I have not been so long at Penrice <1> without thinking of you. every thing reminds me of those days when I saw you frisking on the Sands or giving your Commands for “a yard of Sugar Almonds”. I find little bits of your writing & was last night shewing Chrisr <2> your list of Harrow School <3> which you wrote out from Memory & told me “to take care of it” he recollected many of the names and knew the history of several, one he regretted very much who died lately a Dr Harrington of Brayer Rose – but if people live so much seperated [sic] from their friends as you and Chrisr do, they might (as the Dorset phrase has it) as well be all dead & you would never be the wiser – yet such is the constitution of some minds that I forget the painful passages & trials of those days but spend hours in dwelling on what went on prosperously & blessing God for his goodness in alloting so much of my life in the company of good Chiln & clever innocents. harmony of disposition & a desire of attainment, pursuits that laid the foundation of future acquirements, which I regret to say I have tried hitherto to plant with small success – perhaps I expect too much from [illegible deletion] and old age has not the energy to incite as it did in former times

You must expect nothing but thoughts of an antique cast from your Old Aunt tho’ indeed these dreams are sadly checkquered by present events.

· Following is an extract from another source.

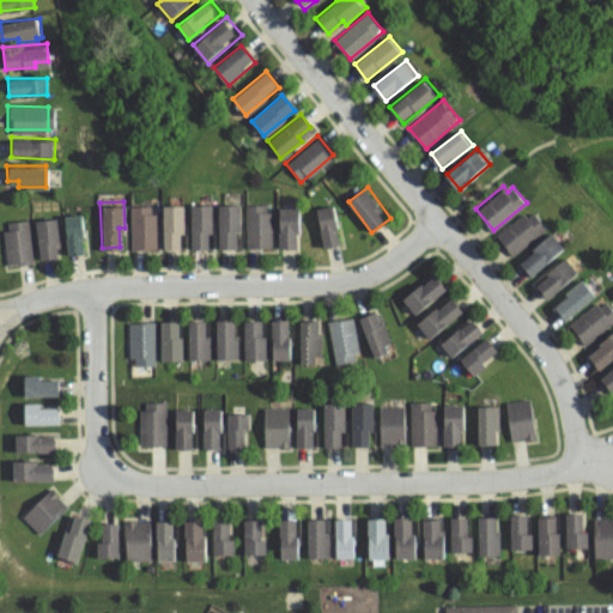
[(162,247),(161,201),(181,201),(182,247),(162,247)]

My poor Susan Macdonald One in mind & family from her Childhood & my youth! her loss is at my age irreparable. indeed to use an expression of my Aunt Susan O’Brien, <4> “I feel like an Old Pollard in a Copse” Then again poor Susan Franklen <5> continues to be a great sufferer at Clifton <6> & but small hope of amendment but her mind is clear & a patent desire to bear what is inflicted, seems to clear her views of what her intellectual vision sees thro’ the half open door of futurity – Emma <7> has been nursing Mr Llewelyn <8> all thro the Winter but he is better now I lay it on Photography, for he is so devotedly fond of it, that he inhales too much chemical poisonous gas – We are going there tomorrow to cheer her – Chrisr goes to Margam <9> & so I take my leave of you & Penrice but I must hope to hear in return for all my dreams, that you will write me a history of your family or perhaps kind Mrs Talbot <10> would employ her leisure in renewing our intercourse for such Mountains intervene, that my information comes in a very circuitous manner.–

I am your affte Aunt
Mary L. Cole

[envelope:]
Henry Talbot Esq.
Lacock Abbey
Chippenham

Athenaeum Club
London


Notes:

1. Penrice Castle and Penrice House, Gower, Glamorgan, 10 mi SW of Swansea: home of Christopher Rice Mansel Talbot.

2. Christopher Rice Mansel Talbot (1803–1890), immensely wealthy landowner, mathematician & politician; WHFT’s Welsh cousin.

3. Harrow School: WHFT attended from 1811–1815 and his son Charles from 1855-1859.

4. Susannah Sarah Louisa O’Brien, née Strangways (1743–1827), WHFT’s great aunt.

5. Susie Franklen (d. 1860), daughter of Isabella Franklen.

6. Clifton, Bristol, on the Avon Gorge.

7. Emma Thomasina Llewelyn, née Talbot (1806–1881), photographer; WHFT’s Welsh cousin.

8. John Dillwyn Llewelyn (1810–1882), Welsh photographer, JP & High Sheriff.

9. Margam Park, Glamorgan: home of Christopher Rice Mansel Talbot.

10. Constance Talbot, née Mundy (1811–1880), WHFT’s wife.